Study text Start Marker

Wednesday, April 28, 2010

Life Happens.

I’ve heard that trite saying “life is what happens when you’re busy making plans,” and it always slightly annoyed me. The thing is, it’s true. I can make a detailed, step-by-step plan and work toward its implementation and boom the tidal waves of life wash the plans away. Looking back, I never thought my life would be here. Here: living on my own away from my tight-knit family and close friends, finding the love of my life that didn’t match the image in my head, contemplating moving literally half-way across the world to hold on to that happiness. And while I might join K eventually in PNG, he is leaving in 47 days. Alone. Without me.

I am always in a mad rush to make the most out of our days together. I protect our time together fiercely and I won’t allow myself to feel guilty for putting other things on the back burner. He is finishing up his coursework and I have a job, so of course, we can’t be together nonstop, but we make time in the evenings and on weekends. I have a mental list of things I want us to do together and he is always taking photos of us. We load the photos and often review and laugh at them. I’ve put together a small album that he can take back with him and it’s small enough to pack in his field bag for when he is gone for months at a time in the wild, remote jungle.

Study text End Marker

What to produce:
Explain why, according to the "Life Happens" post, the album the writer put together for K is small.

Supplied data Start Marker

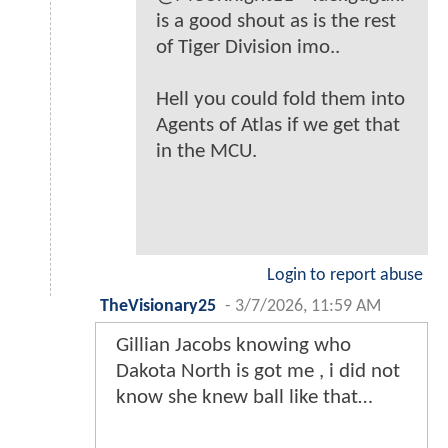
is a good shout as is the rest
of Tiger Division imo..
Hell you could fold them into
Agents of Atlas if we get that
in the MCU.
Login to report abuse
TheVisionary25
-
3/7/2026, 11:59 AM
Gillian Jacobs knowing who
Dakota North is got me , i did not
know she knew ball like that…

Supplied data End Marker

Result below:
The album is small enough for K to pack in his field bag. That way he can take it with him when he is gone for months at a time in the wild, remote jungle.